Civil liberties groups charge that CISPA lacks safeguards to protect people's personal information. The White House has threatened to veto the measure, citing privacy concerns, but says it stands ready to work with Congress to pass a cybersecurity bill.

That means the legislative focus shifts to the Senate, which twice last year defeated a cybersecurity bill after business groups opposed it, citing concerns over the security of data and how companies were expected to handle security breaches.

In January, Rockefeller joined with Homeland Security Committee Chairman Tom Carper, D-Del., and Feinstein to propose a cybersecurity measure.

"I believe we can gain bipartisan agreement on bills that we can report out of our committees and allow [Majority Leader Harry Reid] to bring them to the Senate floor as early as possible," Rockefeller added.

Carper acknowledged efforts by the House to address privacy concerns in connection with CISPA, although he said he hopes to tighten privacy safeguards further in the Senate.

"My colleagues in the House have worked to address some of the concerns raised regarding CISPA — and I recognize and appreciate that effort — but there are still a number of issues that remain, particularly regarding privacy, as well as broader concerns about how to comprehensively address the cyber threat we face," Carper said in an e-mailed statement.

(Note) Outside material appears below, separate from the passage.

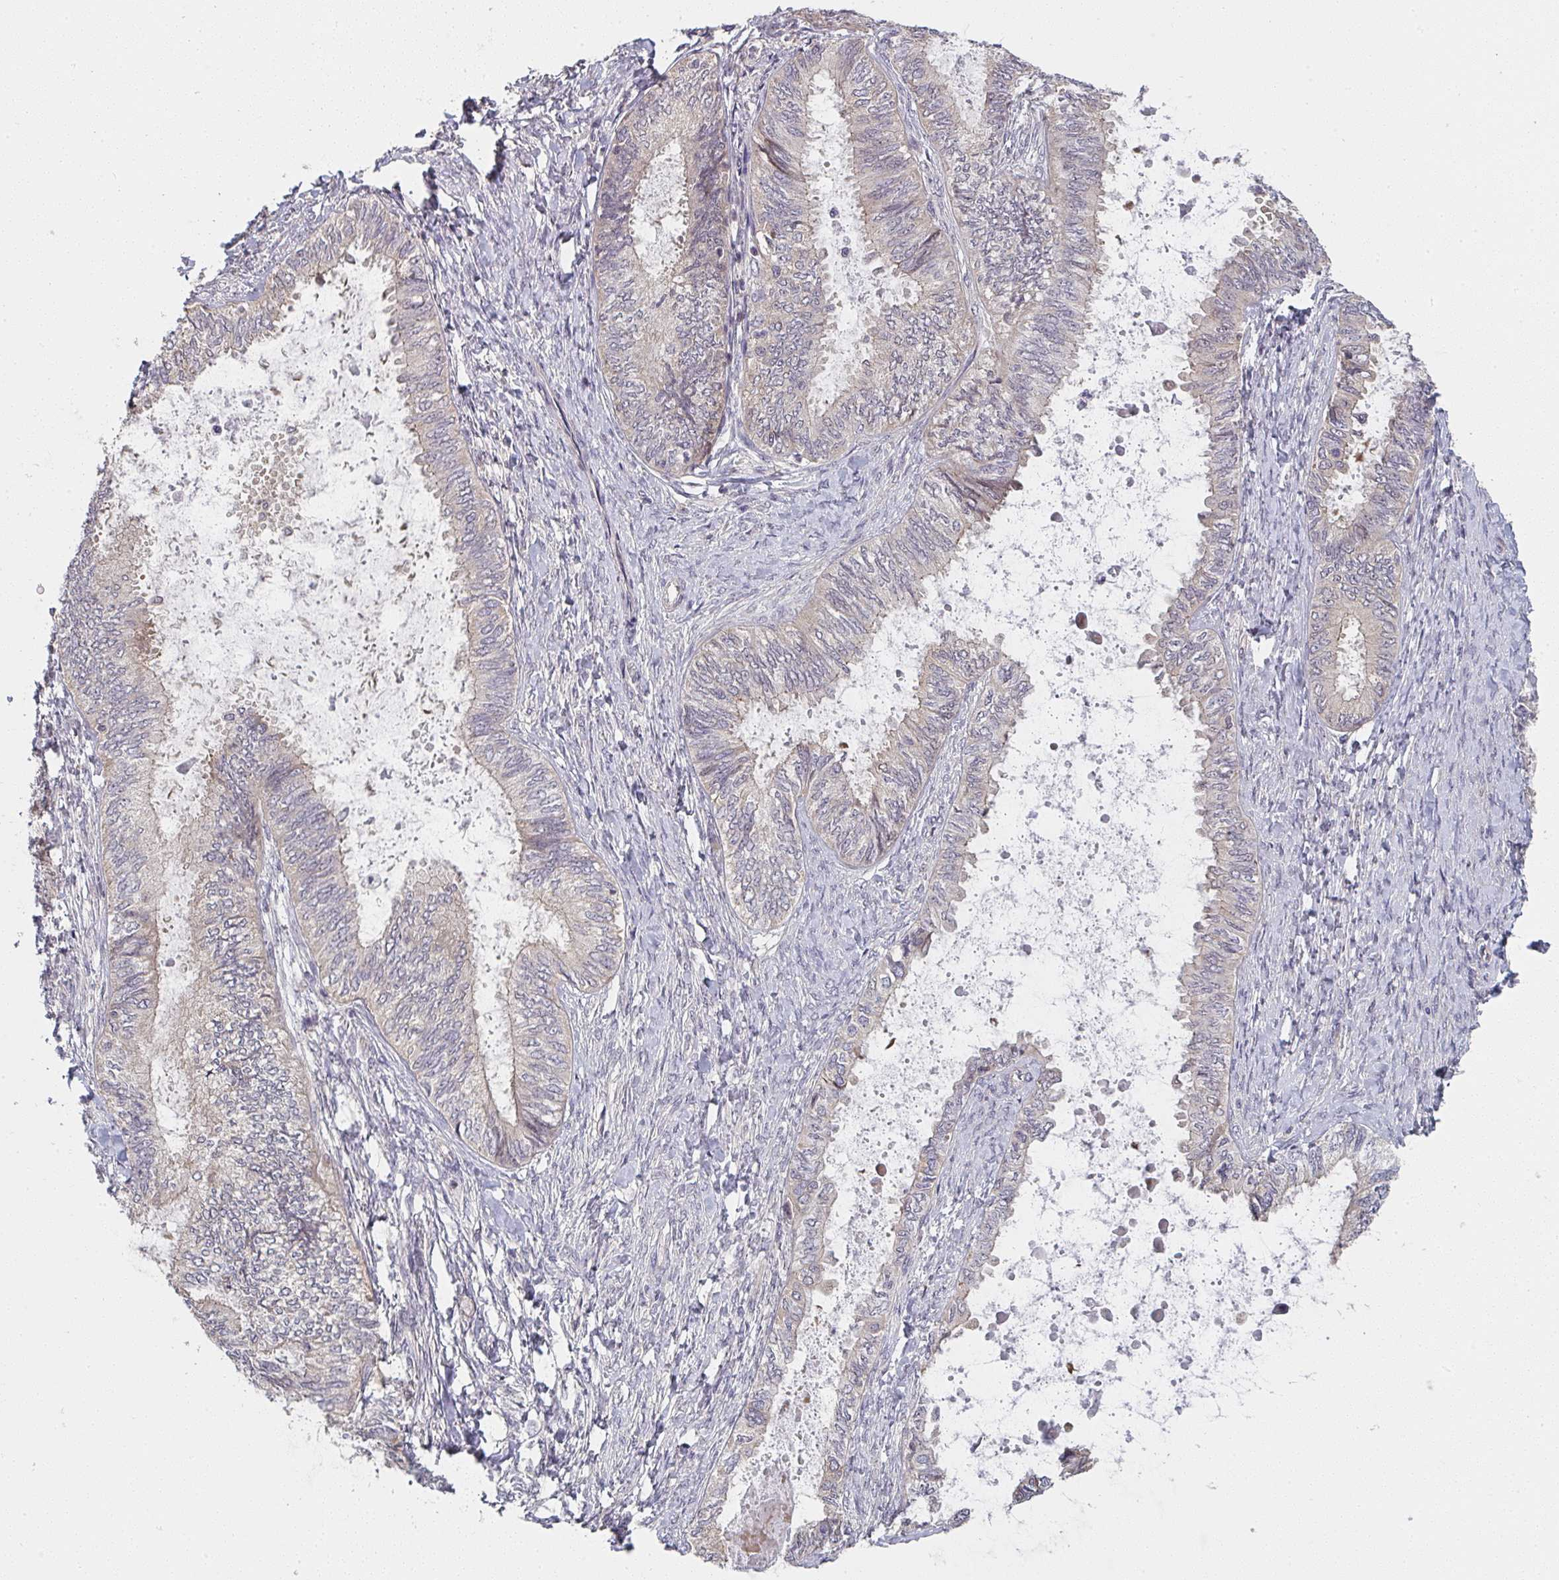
{"staining": {"intensity": "weak", "quantity": "<25%", "location": "cytoplasmic/membranous"}, "tissue": "ovarian cancer", "cell_type": "Tumor cells", "image_type": "cancer", "snomed": [{"axis": "morphology", "description": "Carcinoma, endometroid"}, {"axis": "topography", "description": "Ovary"}], "caption": "Protein analysis of endometroid carcinoma (ovarian) displays no significant staining in tumor cells.", "gene": "RANGRF", "patient": {"sex": "female", "age": 70}}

Carper added that the hopes "to be able to partner with my House colleagues in the coming weeks and months as we move forward with this important effort."

Critics of CISPA are turning their attention to the upper chamber too.

"We will work with Congress to make sure that the next version of information sharing legislation unequivocally resolves this issue, as well as tightens immunity provisions and protects personal information," Michelle Richardson, legislative counsel at the Washington, D.C. office of the American Civil Liberties Union, which opposed CISPA, said in a statement. "Cybersecurity can be done without sacrificing Americans' privacy online."

The Electronic Frontier Foundation, another opponent, sounded a similar note. "We're committed to taking this fight to the Senate and fighting to ensure no law which would be so detrimental to online privacy is passed on our watch," the group told supporters in a statement following the House vote.

Senate staff on Friday declined to speculate about the timing for action, which Rockefeller in January called a priority for this year.